To improve the deburring performance, an industry-oriented robotic deburring cell with integrated rotary table is presented, which helps the robot to increase the effective reach and maintain high stiffness. To achieve the required deburring accuracy and still exploit the functionality of the rotary table, large rotations of the table are allowed during non-cutting motions and small rotations of the table are allowed during cutting motions. To maximize the overall stiffness of the robot along the deburring toolpath, an optimization of the workpiece placement is first performed, followed by an optimization of the toolpath tracking. A genetic algorithm is used to find the optimal workpiece placement and a local minimizer is used to find the optimal table rotation at each toolpath segment.
The structural stiffness of the robot is modeled by a novel approach using an ANN. The advantage of ANN modeling is the possibility to collect data through global stiffness measurements. In this way, the ANN stiffness model considers nonlinear effects such as friction, wear, and gaps between the components, in addition to the full flexibility of all the joints and links and allows the structural stiffness to be considered as a function of load. The errors and trends of the ANN structural stiffness model are comparable to the results of other studies on similar robots.

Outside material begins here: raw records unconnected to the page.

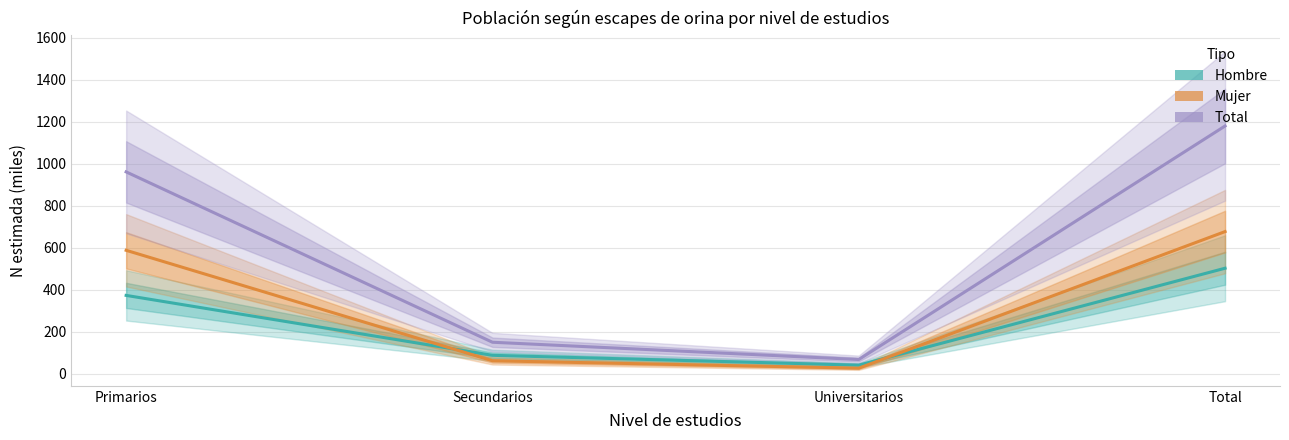

Which series has the largest range (max minus min)?

Total (N estimada)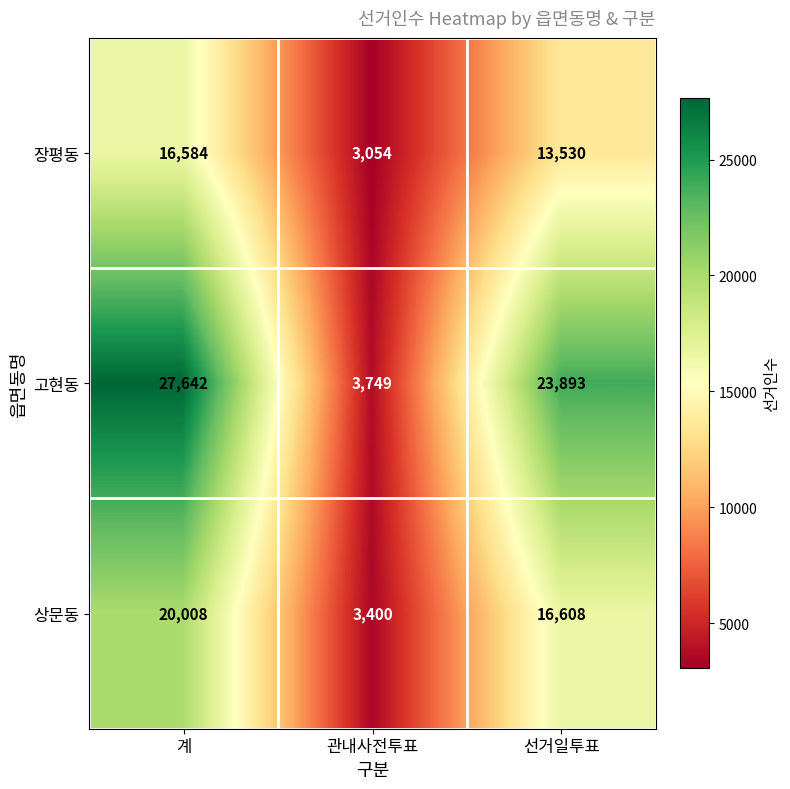

The value of 상문동 at 선거일투표 is 6705. True or false?

False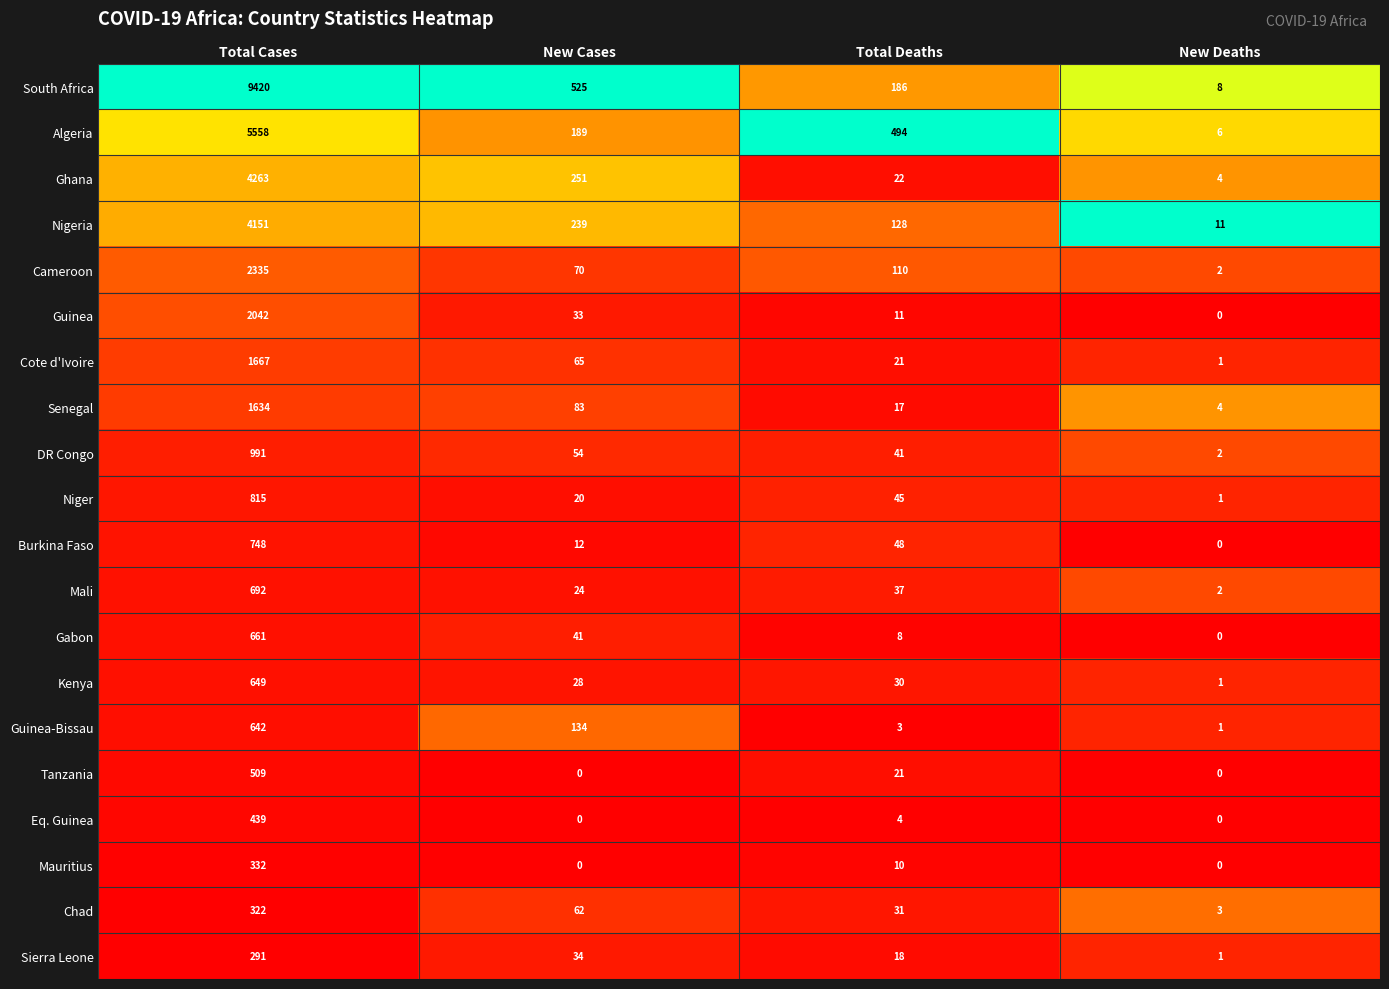

Rank the series by their maximum value, from lowest to highest.

Sierra Leone, Chad, Mauritius, Eq. Guinea, Tanzania, Guinea-Bissau, Kenya, Gabon, Mali, Burkina Faso, Niger, DR Congo, Senegal, Cote d'Ivoire, Guinea, Cameroon, Nigeria, Ghana, Algeria, South Africa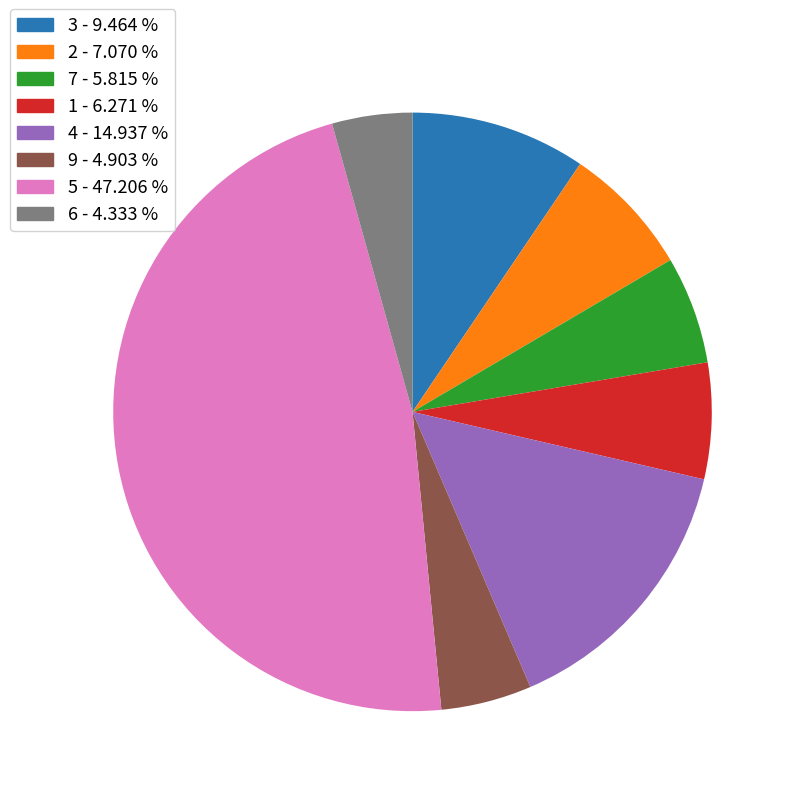

Between 1 and 5, which is larger?

5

The optimization results show that the deburring of large workpieces, such as an engine block, must be carefully planned. By placing the engine block in the middle of the rotary table, the robot was not able to track the toolpath. With the optimized setup, the robot can track the toolpath, but since the effective table rotations are small, the deburring performance could be further improved. The main reason for the small table rotations is that table rotations only occur at the beginning of each toolpath segment and only to an extent that does not affect the required deburring accuracy, which was evaluated in a worst-case scenario. Larger table rotations could be enabled by considering the coordinates of the current toolpath segment. In addition, only every tenth toolpath segment was considered in the optimization and the long linear motions were not broken down into smaller segments. If each toolpath segment was considered and the long linear motions were broken into smaller toolpath segments, the table rotations would occur more frequently. However, increasing the number of toolpath segments would not only increase the computational effort, but also the effort for generating the toolpath, since the decomposition of the toolpath into smaller segments is not readily possible in the CAM software.

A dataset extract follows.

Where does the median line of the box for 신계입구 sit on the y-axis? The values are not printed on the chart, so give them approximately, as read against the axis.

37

The optimization also showed that many optimizers did not find a solution, mainly because the robot could not reach both sides of the engine block. Moreover, the optimized solution showed better flexibility and average stiffness of the robot when it worked on one side of the engine block than when it worked on the other side. This imbalance could be reduced by allowing the table to rotate during long linear movements. However, a more general conclusion is that the placement of the table should be optimized before building the cell, or that additional axes such as a rail should be considered for the robot to increase the kinematic freedom of the system. In addition to validating the results experimentally, these concerns will be addressed in our future work.